Douglas Adams (via @pluralistic) on tech (paraphrased):

1. Born with it? Normal.
2. Invented age 15-35? Exciting, a career!
3. Invented after 35? Against the natural order.

The mind loves to draw lines and call it "reality." Inside is normal and outside is a threat. In yoga and meditation circles, we’d say the tech isn't the problem, it’s the attachment.
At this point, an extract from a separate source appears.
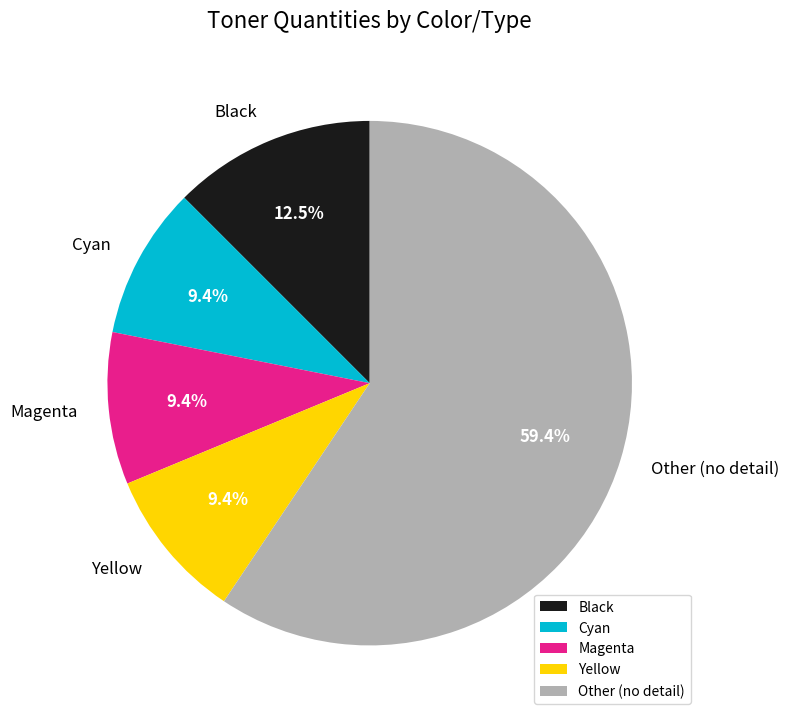

Does any single category account for the majority?

Yes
@mtift @pluralistic Being over 35 means learning the long-term consequences of the tech invented in 1. and 2.
@alleycat @mtift @pluralistic
One thing that's interesting with AI is that a large chunk, maybe even the majority, of the teen-to-thirties group is really sceptical.
@mtift @pluralistic Yes, but how do we know that the scaremongering grandma is not actually right
@mtift @pluralistic
Yeah, you know, that’s pretty much horseshit. Vast swaths of technology that I use and enjoy every day were invented long after I turned 35. You don’t have to be an old boomer shaking his fist at the clouds to recognise when something is fucking dangerous.

@mtift I suppose it depends on the individual. For me, it was closer to age 55. At that point, I started to see it all as an endless river of mostly pointless BS. Mostly. There's some good stuff, but the vast majority of it is ephemeral crap no one will even remember 10-20 years from now.

Remember SyQuest drives? CueCat? The Clapper? Hypercolor? Yeah.

@mtift @pluralistic hmm. I first encountered cloud services and Kubernetes at 60, I liked this way of doing things so I skilled up and worked in that space for most of a decade. Kind of over that stuff now, but I'm getting into Rust which is fun, a new languge for my 70s. Not touching AI, though. I did enough of that in the 90s and 00s.

@rogerparkinson @mtift @pluralistic I have to say that "devops" was cool - VMs and containers are great - but when K8S and Docker became popular, it was always evident to me that it was overkill for small to medium orgs, in fact makes things a lot harder, more expensive and risky (due to data security problems like the CLOUD act etc.). I felt duty bound to learn it, but hated it.

Edit: particularly when hosted on cloud infra.

@cybervegan @rogerparkinson @mtift @pluralistic Only if you get your physical servers from someone else. If you run your own bare metal, K8S is great for minimizing the hassles of administering physical servers and streamlining provisioning of VMs.

To me containers are just a VM configured to run just one service, so you can skip all the multi-user and multi-service init crap.

@tknarr @cybervegan @mtift @pluralistic agree. I moved from AWS and Google onto a local cluster. The local cluster was more fun, and we had more control over it. These days I'm doing more standalone things on tiny servers so k8s and even vms are overkill.
@tknarr @rogerparkinson @mtift @pluralistic I'm kinda old school - cut my teeth on Sun OS and Netware in the early 90s, so I think that colours my view somewhat. I prefer physical tin but have used jails (on BSDs), OVM and KVM and docker on Linux, VMware, LPAR (IBM iSeries) and a few I can't think of right now. I set up a k8s home lab during COVID lockdown, got it working. Did a couple of docker online courses. Concluded that for most uses, Kubernetes and docker ops are really only beneficial for much larger orgs where you need a whole farm of servers for each role with dynamic scalability. If you just want a redundant web server + db server, it's overkill: you're much better off with proxmox be and a handful of vms.